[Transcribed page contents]
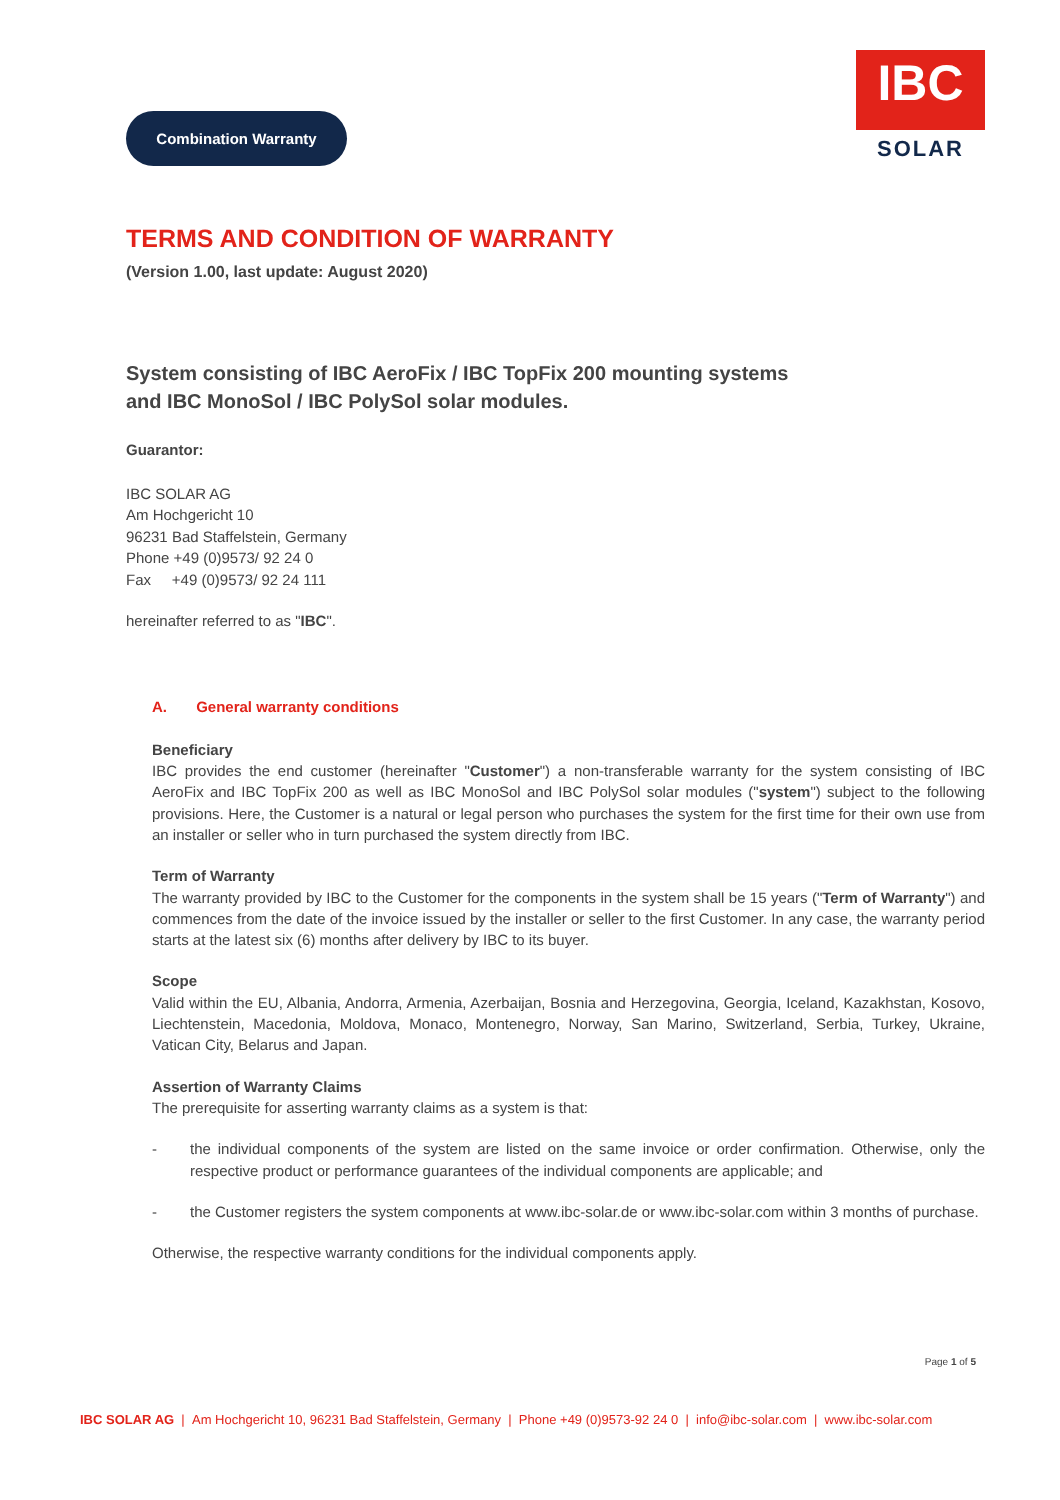Combination Warranty
IBC
SOLAR
TERMS AND CONDITION OF WARRANTY
(Version 1.00, last update: August 2020)
System consisting of IBC AeroFix / IBC TopFix 200 mounting systems
and IBC MonoSol / IBC PolySol solar modules.
Guarantor:
IBC SOLAR AG
Am Hochgericht 10
96231 Bad Staffelstein, Germany
Phone +49 (0)9573/ 92 24 0
Fax +49 (0)9573/ 92 24 111
hereinafter referred to as "IBC".
A. General warranty conditions
Beneficiary
IBC provides the end customer (hereinafter "Customer") a non-transferable warranty for the system consisting of IBC AeroFix and IBC TopFix 200 as well as IBC MonoSol and IBC PolySol solar modules ("system") subject to the following provisions. Here, the Customer is a natural or legal person who purchases the system for the first time for their own use from an installer or seller who in turn purchased the system directly from IBC.
Term of Warranty
The warranty provided by IBC to the Customer for the components in the system shall be 15 years ("Term of Warranty") and commences from the date of the invoice issued by the installer or seller to the first Customer. In any case, the warranty period starts at the latest six (6) months after delivery by IBC to its buyer.
Scope
Valid within the EU, Albania, Andorra, Armenia, Azerbaijan, Bosnia and Herzegovina, Georgia, Iceland, Kazakhstan, Kosovo, Liechtenstein, Macedonia, Moldova, Monaco, Montenegro, Norway, San Marino, Switzerland, Serbia, Turkey, Ukraine, Vatican City, Belarus and Japan.
Assertion of Warranty Claims
The prerequisite for asserting warranty claims as a system is that:
- the individual components of the system are listed on the same invoice or order confirmation. Otherwise, only the respective product or performance guarantees of the individual components are applicable; and
- the Customer registers the system components at www.ibc-solar.de or www.ibc-solar.com within 3 months of purchase.
Otherwise, the respective warranty conditions for the individual components apply.
Page 1 of 5
IBC SOLAR AG | Am Hochgericht 10, 96231 Bad Staffelstein, Germany | Phone +49 (0)9573-92 24 0 | info@ibc-solar.com | www.ibc-solar.com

TASK TO CARRY OUT: A faithful copy is needed: reproduce all of the data above, leaving the pictures out.

EXERCISE RESULT:
Combination Warranty
IBC
SOLAR
TERMS AND CONDITION OF WARRANTY
(Version 1.00, last update: August 2020)
System consisting of IBC AeroFix / IBC TopFix 200 mounting systems
and IBC MonoSol / IBC PolySol solar modules.
Guarantor:
IBC SOLAR AG
Am Hochgericht 10
96231 Bad Staffelstein, Germany
Phone +49 (0)9573/ 92 24 0
Fax +49 (0)9573/ 92 24 111
hereinafter referred to as "IBC".
A. General warranty conditions
Beneficiary
IBC provides the end customer (hereinafter "Customer") a non-transferable warranty for the system consisting of IBC AeroFix and IBC TopFix 200 as well as IBC MonoSol and IBC PolySol solar modules ("system") subject to the following provisions. Here, the Customer is a natural or legal person who purchases the system for the first time for their own use from an installer or seller who in turn purchased the system directly from IBC.
Term of Warranty
The warranty provided by IBC to the Customer for the components in the system shall be 15 years ("Term of Warranty") and commences from the date of the invoice issued by the installer or seller to the first Customer. In any case, the warranty period starts at the latest six (6) months after delivery by IBC to its buyer.
Scope
Valid within the EU, Albania, Andorra, Armenia, Azerbaijan, Bosnia and Herzegovina, Georgia, Iceland, Kazakhstan, Kosovo, Liechtenstein, Macedonia, Moldova, Monaco, Montenegro, Norway, San Marino, Switzerland, Serbia, Turkey, Ukraine, Vatican City, Belarus and Japan.
Assertion of Warranty Claims
The prerequisite for asserting warranty claims as a system is that:
- the individual components of the system are listed on the same invoice or order confirmation. Otherwise, only the respective product or performance guarantees of the individual components are applicable; and
- the Customer registers the system components at www.ibc-solar.de or www.ibc-solar.com within 3 months of purchase.
Otherwise, the respective warranty conditions for the individual components apply.
Page 1 of 5
IBC SOLAR AG | Am Hochgericht 10, 96231 Bad Staffelstein, Germany | Phone +49 (0)9573-92 24 0 | info@ibc-solar.com | www.ibc-solar.com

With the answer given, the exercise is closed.